There were the Andes, a herd of llama on the side of the road, a flat blue lake that seemed as cold and remote as the mountains. There was the ocean, and the fish prepared in tiny villages, and the wonderful variety at the marketplace.
I was rescued again. Everything was okay because I was in Cusco. In Lima.
There’s a reason we love travel narratives, and it’s the same reason we somehow find the courage to leave a job, fall in love, or pull ourselves out of bed to take a shower after a deep depression. It’s the same thing Joseph Campbell writes about: it’s the way we find our bliss. Even at the lowest times, and even when we don’t expect it.
There’s that memory of standing on the St. Charles Bridge in Prague and being in love with someone who’s in love with someone else.
The 15 hour drive to Austin or to the Gulf with my dog in the passenger seat, just to get out on the road and feel young again.
There’s the trip to New York when my brother and I argued with our mother and then roamed Avenue A in Manhattan, looking for a good bar.
And the camping trip on the north rim of the Grand Canyon and the experience of feeling, rather than seeing, the depth of that enormous gorge at night.
See, this isn’t an uplifting Eat, Pray, Love thing.
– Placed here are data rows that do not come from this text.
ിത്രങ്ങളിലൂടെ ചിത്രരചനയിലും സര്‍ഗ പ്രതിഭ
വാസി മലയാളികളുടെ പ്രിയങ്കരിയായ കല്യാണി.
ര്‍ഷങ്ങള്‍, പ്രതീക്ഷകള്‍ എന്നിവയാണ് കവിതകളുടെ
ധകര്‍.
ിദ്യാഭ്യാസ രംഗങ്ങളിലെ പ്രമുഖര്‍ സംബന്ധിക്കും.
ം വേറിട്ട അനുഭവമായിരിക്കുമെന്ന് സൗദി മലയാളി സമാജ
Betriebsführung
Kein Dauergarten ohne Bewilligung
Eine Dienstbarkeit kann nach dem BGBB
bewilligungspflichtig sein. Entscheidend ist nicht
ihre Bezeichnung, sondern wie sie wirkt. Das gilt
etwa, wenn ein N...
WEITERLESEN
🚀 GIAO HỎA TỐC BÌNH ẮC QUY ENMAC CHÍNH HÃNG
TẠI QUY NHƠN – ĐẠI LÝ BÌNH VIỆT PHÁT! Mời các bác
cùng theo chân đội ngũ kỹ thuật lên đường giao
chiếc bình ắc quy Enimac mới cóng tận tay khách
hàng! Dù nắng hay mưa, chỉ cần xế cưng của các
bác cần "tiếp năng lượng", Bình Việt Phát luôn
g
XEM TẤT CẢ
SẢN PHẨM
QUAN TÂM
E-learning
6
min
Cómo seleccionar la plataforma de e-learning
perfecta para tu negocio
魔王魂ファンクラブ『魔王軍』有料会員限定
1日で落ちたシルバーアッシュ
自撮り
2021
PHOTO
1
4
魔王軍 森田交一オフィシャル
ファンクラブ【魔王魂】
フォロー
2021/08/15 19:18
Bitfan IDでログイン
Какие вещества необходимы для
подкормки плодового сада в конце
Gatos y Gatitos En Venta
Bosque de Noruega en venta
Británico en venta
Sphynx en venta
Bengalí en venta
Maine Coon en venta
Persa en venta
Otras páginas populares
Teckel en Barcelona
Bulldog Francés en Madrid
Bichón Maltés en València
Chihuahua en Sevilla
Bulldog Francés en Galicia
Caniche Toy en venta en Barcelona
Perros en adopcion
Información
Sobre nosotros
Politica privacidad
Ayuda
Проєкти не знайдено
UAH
You still go home, or to a new place, wherever you find one. You still get in your own way and have to take care of your own shit. I still don’t make enough money to travel the way I’d like to. I still sink into ennui, forgetting to enjoy the little wonders of my own town.
When my family visited Scotland together, we journeyed to the northernmost point of the highlands to see what we imagined were our “ancestral lands.” There, we learned that Sinclair was pronounced less like sin-CLAIRE and more like SINKler. We also got to know a village called Kiess.
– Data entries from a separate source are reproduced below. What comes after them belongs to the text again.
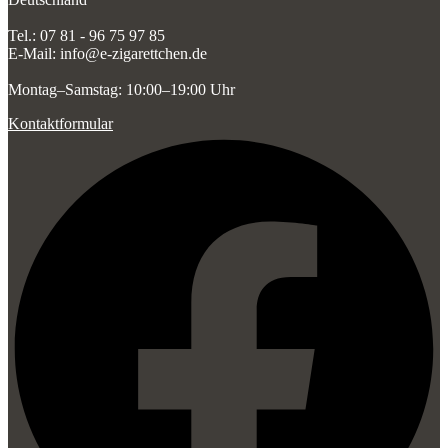
Tel.: 07 81 - 96 75 97 85
E-Mail: info@e-zigarettchen.de
Montag–Samstag: 10:00–19:00 Uhr
Kontaktformular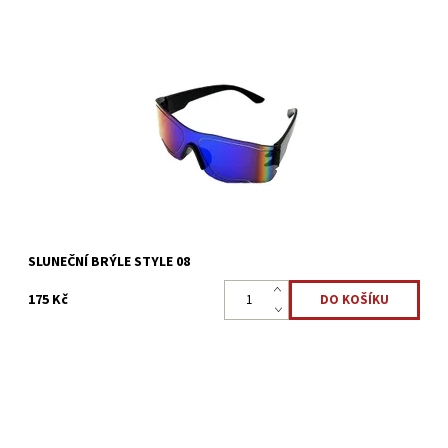
Sportovní slunečné brýle STYLE 08 ideální na kolo, brusle i na
obyčejnou procházku.
Dostupnost:
Skladem 5 ks
Kód:
3485
SLUNEČNÍ BRÝLE STYLE 08
175 Kč
Jak ochránit oči před silným slunečním světlem? Stylové brýle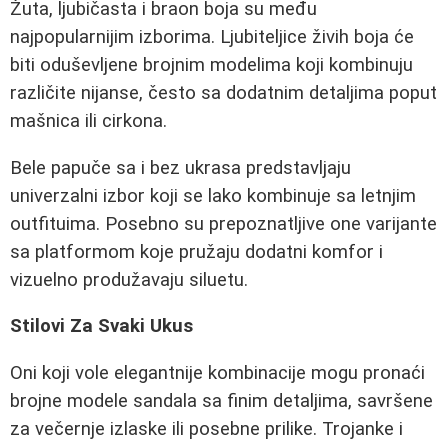
Žuta, ljubičasta i braon boja su među
najpopularnijim izborima. Ljubiteljice živih boja će
biti oduševljene brojnim modelima koji kombinuju
različite nijanse, često sa dodatnim detaljima poput
mašnica ili cirkona.
Bele papuče sa i bez ukrasa predstavljaju
univerzalni izbor koji se lako kombinuje sa letnjim
outfituima. Posebno su prepoznatljive one varijante
sa platformom koje pružaju dodatni komfor i
vizuelno produžavaju siluetu.
Stilovi Za Svaki Ukus
Oni koji vole elegantnije kombinacije mogu pronaći
brojne modele sandala sa finim detaljima, savršene
za večernje izlaske ili posebne prilike. Trojanke i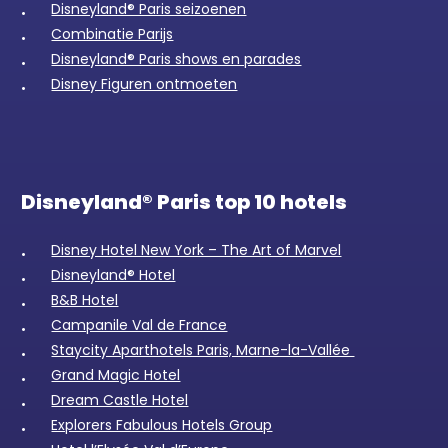
Disneyland® Paris seizoenen
Combinatie Parijs
Disneyland® Paris shows en parades
Disney Figuren ontmoeten
Disneyland® Paris top 10 hotels
Disney Hotel New York – The Art of Marvel
Disneyland® Hotel
B&B Hotel
Campanile Val de France
Staycity Aparthotels Paris, Marne-la-Vallée
Grand Magic Hotel
Dream Castle Hotel
Explorers Fabulous Hotels Group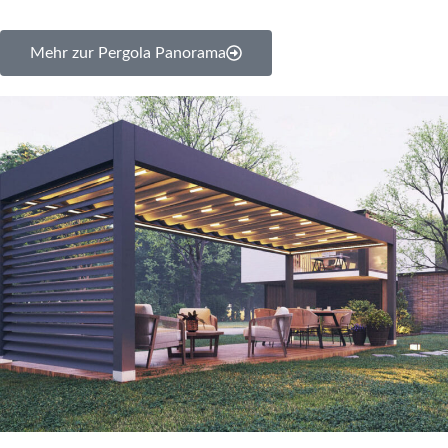
Mehr zur Pergola Panorama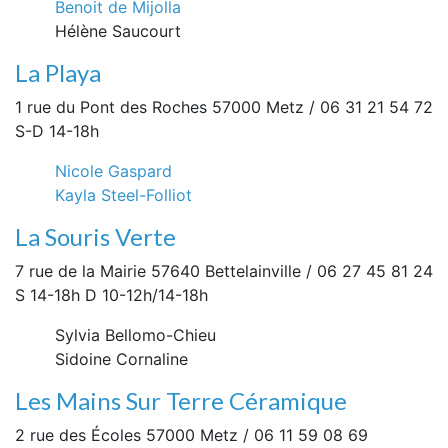
Benoit de Mijolla
Hélène Saucourt
La Playa
1 rue du Pont des Roches 57000 Metz / 06 31 21 54 72
S-D 14-18h
Nicole Gaspard
Kayla Steel-Folliot
La Souris Verte
7 rue de la Mairie 57640 Bettelainville / 06 27 45 81 24
S 14-18h D 10-12h/14-18h
Sylvia Bellomo-Chieu
Sidoine Cornaline
Les Mains Sur Terre Céramique
2 rue des Écoles 57000 Metz / 06 11 59 08 69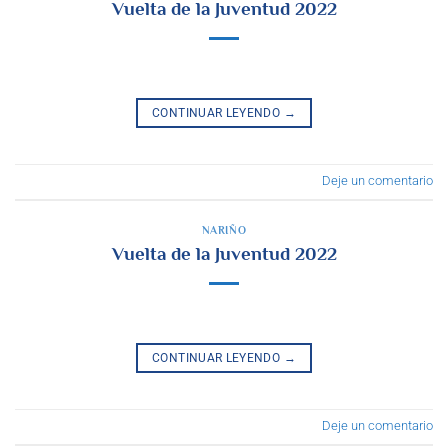
Vuelta de la Juventud 2022
CONTINUAR LEYENDO
→
Deje un comentario
NARIÑO
Vuelta de la Juventud 2022
CONTINUAR LEYENDO
→
Deje un comentario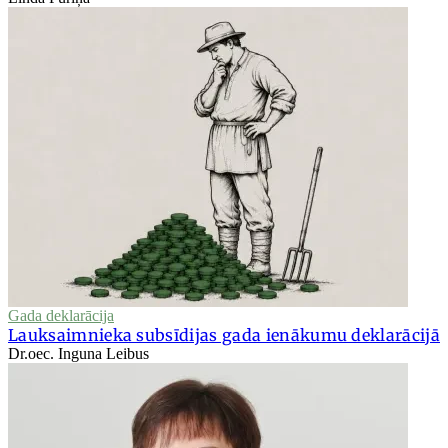
Gada deklarācija
Lauksaimnieka subsīdijas gada ienākumu deklarācijā
Dr.oec. Inguna Leibus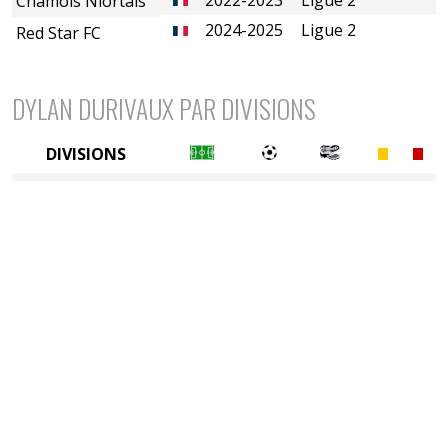
Chamois Niortais
2024-2025
Ligue 2
Red Star FC
DYLAN DURIVAUX PAR DIVISIONS
DIVISIONS
2è divison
This place was little more than a crossroads with a hotel on one side of the street and a cemetery on the other. As we sat in what appeared to be the only bar in town, the bar at the hotel, we noticed folks coming in wearing 80s prom dresses and wedding gowns. Well, this was strange—
They explained that they were hosting a themed fundraiser, and would we like to join them? We walked a block or so up the road to a large hall where they were selling raffle tickets, drinking Irn Bru, and dancing to—I swear to God—country western music played by a quartet of high school kids wearing identical black suits and skinny ties.
Well, what else was there to do? We jumped right in.
I’ll admit to not remembering many of the details of that night. I drank plenty of beer, then scotch, then more beer. I do remember dancing with Simon, a builder who was an inch or so shorter than I was and who gave off an adorable Martin Freeman vibe. He was kind enough to walk us back to our hotel at the end of the night.
The next morning came very early. I shoved my belongings into my bag and stumbled after the family members who’d been smart enough to turn in early. All together, we climbed into the back of an SUV. We were off to visit the nearby ruins of the Sinclair-Girnigoe castle that day, and we couldn’t miss it.
We were the only ones on the site when we arrived, and it was a clear, beautiful morning. Despite my headache and queasy stomach, I was enchanted. We walked around the ruins. Took photos. Walked down the rocky slope to the North Sea, and back up again to that edge-of-the-world view.
My hangover caught up with me at one point and I lay down. The tufted grass held me and I remember little gusts of wind and the sound of birds.
Everything was all right. Everything would be okay.